Recapturing Austen's physicality

Janeites never tire of speculating about Austen’s appearance (see here and here for examples), despite – or perhaps because of – the shortage of authenticated contemporary images of her face. But in a fascinating recent scholarly article, dress historian Hilary Davidson uses an item of clothing to derive useful information about Austen’s physical self.

As Davidson explains in the June 2015 issue of Costume, the journal of the UK’s Costume Society, Hampshire County Museum Services and Archives owns a brown silk pelisse dating from 1812-14 that certainly belonged to Austen’s family and may well have belonged to Austen herself. The pelisse is too fragile to display, let alone wear, so Davidson set out to recreate it as precisely as possible, meticulously measuring, photographing and researching in an effort to replicate everything from the stiffness of its oak-leaf-patterned sarsenet silk to the length of its hand stitches.

Judging from the photos accompanying the article, the result is a lovely garment in its own right. I leave it to those far handier with a needle than I am to sort through the technical material about pattern alignment and ruching and the like.
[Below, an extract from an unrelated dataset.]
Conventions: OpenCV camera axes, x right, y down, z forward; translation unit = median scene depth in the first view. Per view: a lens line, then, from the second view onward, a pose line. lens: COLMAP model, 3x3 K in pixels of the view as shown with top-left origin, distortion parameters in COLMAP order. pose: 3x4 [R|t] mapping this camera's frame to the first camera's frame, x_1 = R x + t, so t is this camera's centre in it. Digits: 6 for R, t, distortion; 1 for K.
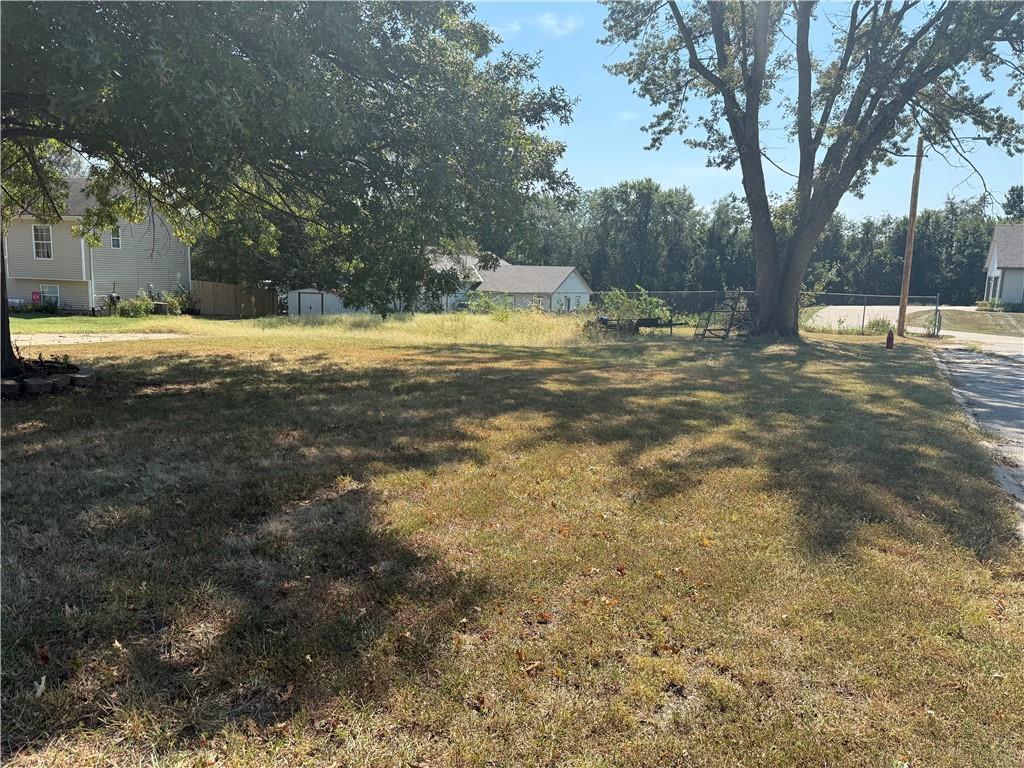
lens RADIAL K [[716.8, 0, 507.7], [0, 716.8, 384.2], [0, 0, 1]] dist [0.057815, -0.072228]
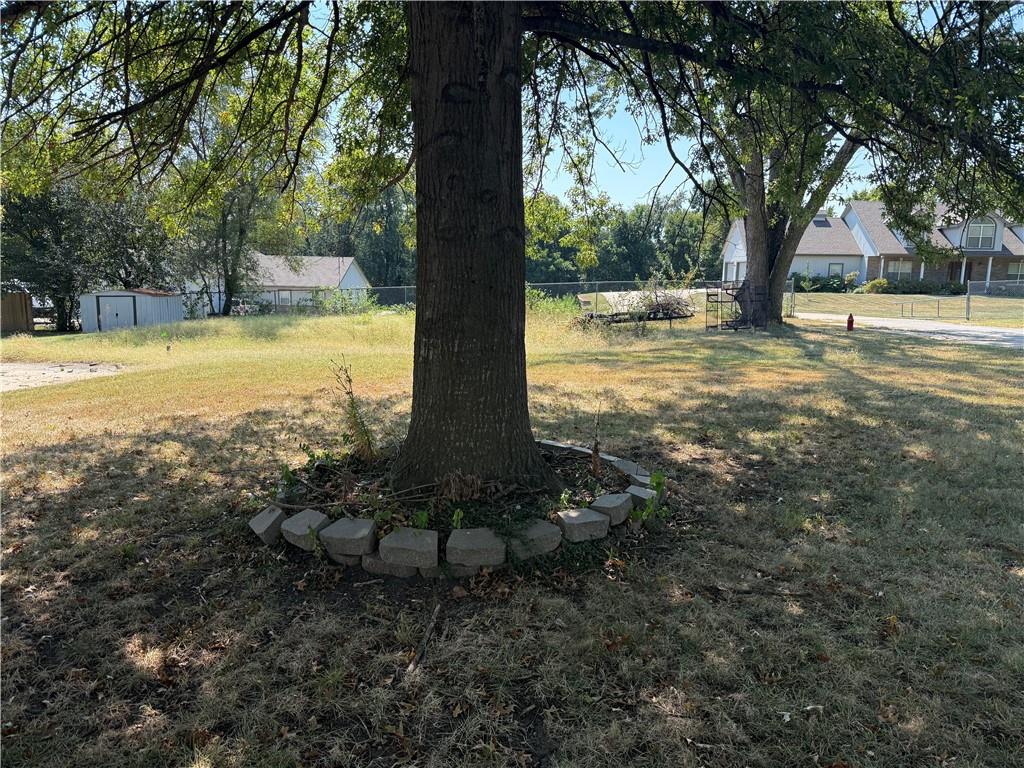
lens RADIAL K [[716.8, 0, 492.2], [0, 716.8, 394.0], [0, 0, 1]] dist [0.057815, -0.072228]
pose [[0.920963, -0.085417, 0.380173, -0.111095], [0.075488, 0.996304, 0.040979, -0.011774], [-0.382268, -0.009041, 0.924007, 0.061751]]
But for run-of-the-mill Janeites like me, the project’s greatest interest lies in the conclusions it permits about Jane Austen’s physicality. After trying the recreated garment on a range of modern women and girls, Davidson concluded that “the person for whom the pelisse was made had very narrow shoulders, slim hands, wrists and arms. . . . approximate measurements of a 31 to 33 inch bust, a 24 inch waist, and 33 to 34 inch hips, and was between 5 feet 6 inches and 5 feet 8 inches tall, adding up to a present UK size four to six” (which roughly correlates to a US size two to four).

Family members described Austen as tall, and in Austen’s time, when women averaged five-two, a woman of five-six or five-eight would certainly qualify as such. Interestingly, Davidson also found that the pelisse was designed to fit a circular rib cage, rather than the elliptical one that most modern women possess. “We conjectured that the pelisse’s round shape had been created through the effects of wearing stays from childhood,” she writes.

Does it make a difference to know that Austen had a willowy hourglass figure shaped by years of corseting? I think it does: in a small way, these details bridge the yawning gap separating us from the person who wrote the books, returning the larger-than-life genius to the material context in which she lived. The iconic artist was also a woman who took up a particular amount of space in the world, a woman with narrow shoulders and slim hands that held her inspired pen.

Plans are afoot to make Davidson’s recreated pelisse pattern available commercially, so I won’t be surprised to see versions of it at some future JASNA meeting, probably adorning women of all shapes and sizes.